Skipping each picture, output the entries exactly as they stand below.

DATASET RECORDS →
—————

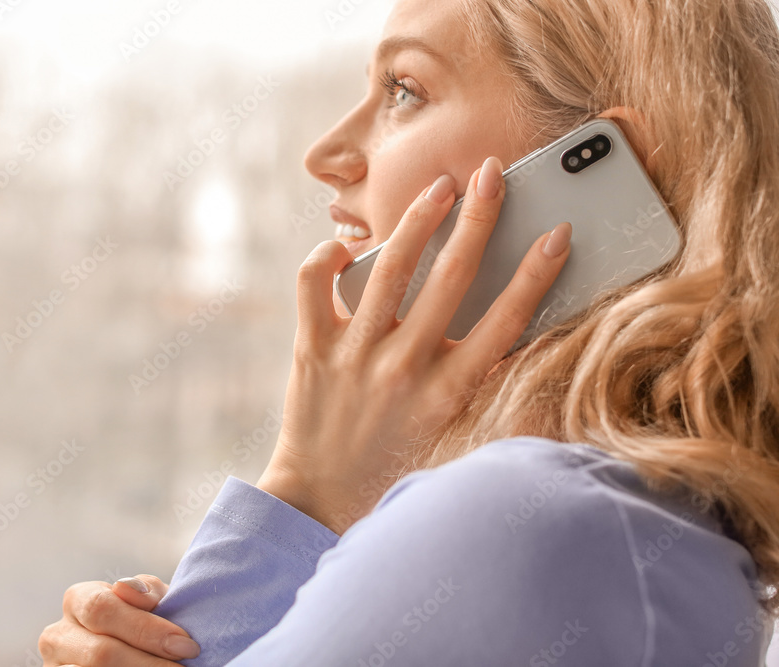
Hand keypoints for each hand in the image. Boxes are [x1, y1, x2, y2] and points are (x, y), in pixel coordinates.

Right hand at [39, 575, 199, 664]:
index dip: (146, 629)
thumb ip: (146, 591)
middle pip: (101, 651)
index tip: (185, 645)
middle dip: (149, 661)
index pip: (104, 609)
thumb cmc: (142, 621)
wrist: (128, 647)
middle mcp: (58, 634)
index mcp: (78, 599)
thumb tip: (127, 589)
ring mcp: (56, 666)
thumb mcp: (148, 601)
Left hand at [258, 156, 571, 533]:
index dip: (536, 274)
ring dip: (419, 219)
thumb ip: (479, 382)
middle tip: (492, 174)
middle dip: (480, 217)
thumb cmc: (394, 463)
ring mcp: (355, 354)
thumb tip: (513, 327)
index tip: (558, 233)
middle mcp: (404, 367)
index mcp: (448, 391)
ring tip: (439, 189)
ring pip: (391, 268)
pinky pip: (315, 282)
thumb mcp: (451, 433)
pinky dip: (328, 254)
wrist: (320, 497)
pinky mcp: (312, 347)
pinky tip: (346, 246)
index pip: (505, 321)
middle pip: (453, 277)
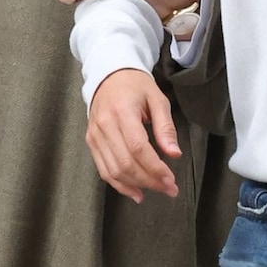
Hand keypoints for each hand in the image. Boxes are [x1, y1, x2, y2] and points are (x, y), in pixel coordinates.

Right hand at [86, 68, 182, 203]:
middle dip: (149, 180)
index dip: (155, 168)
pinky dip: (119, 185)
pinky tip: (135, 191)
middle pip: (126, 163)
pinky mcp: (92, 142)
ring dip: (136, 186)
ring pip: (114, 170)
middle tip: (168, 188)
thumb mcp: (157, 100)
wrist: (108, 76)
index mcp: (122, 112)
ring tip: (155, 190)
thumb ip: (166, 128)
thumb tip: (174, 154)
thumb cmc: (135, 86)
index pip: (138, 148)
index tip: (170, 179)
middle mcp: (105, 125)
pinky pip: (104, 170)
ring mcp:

—————

RESULT OF THIS TASK →
Hand keypoints for each hand in the image. Boxes are [x1, y1, x2, y2] and points are (x, y), in pixel coordinates.

Right hand at [39, 575, 199, 664]:
index dip: (146, 629)
thumb ip: (146, 591)
middle pip: (101, 651)
index tip: (185, 645)
middle dip: (149, 661)
index pip: (104, 609)
thumb cmc: (142, 621)
wrist: (128, 647)
middle mcp: (58, 634)
index mcp: (78, 599)
thumb tip: (127, 589)
ring mcp: (56, 666)
thumb mcp: (148, 601)
Left hand at [258, 156, 571, 533]:
index dip: (536, 274)
ring dip: (419, 219)
thumb ip: (479, 382)
middle tip: (492, 174)
middle dip: (480, 217)
thumb cmc: (394, 463)
ring mcp: (355, 354)
thumb tip: (513, 327)
index tip: (558, 233)
middle mcp: (404, 367)
index mcp: (448, 391)
ring tip: (439, 189)
ring pip: (391, 268)
pinky pip: (315, 282)
thumb mcp: (451, 433)
pinky dip: (328, 254)
wrist: (320, 497)
pinky mcp: (312, 347)
pinky tip: (346, 246)
index pip: (505, 321)
middle pip: (453, 277)
Hand keypoints for each hand in the image. Boxes are [x1, y1, x2, y2] and points are (x, y), in pixel coordinates.

Right hand at [86, 68, 182, 203]:
middle dip: (149, 180)
index dip: (155, 168)
pinky dip: (119, 185)
pinky tip: (135, 191)
middle pip: (126, 163)
pinky mcp: (92, 142)
ring dip: (136, 186)
ring pip: (114, 170)
middle tip: (168, 188)
thumb mcp: (157, 100)
wrist: (108, 76)
index mcp: (122, 112)
ring tip: (155, 190)
thumb ip: (166, 128)
thumb tip: (174, 154)
thumb cmc: (135, 86)
index pip: (138, 148)
index tip: (170, 179)
middle mcp: (105, 125)
pinky pip: (104, 170)
ring mcp:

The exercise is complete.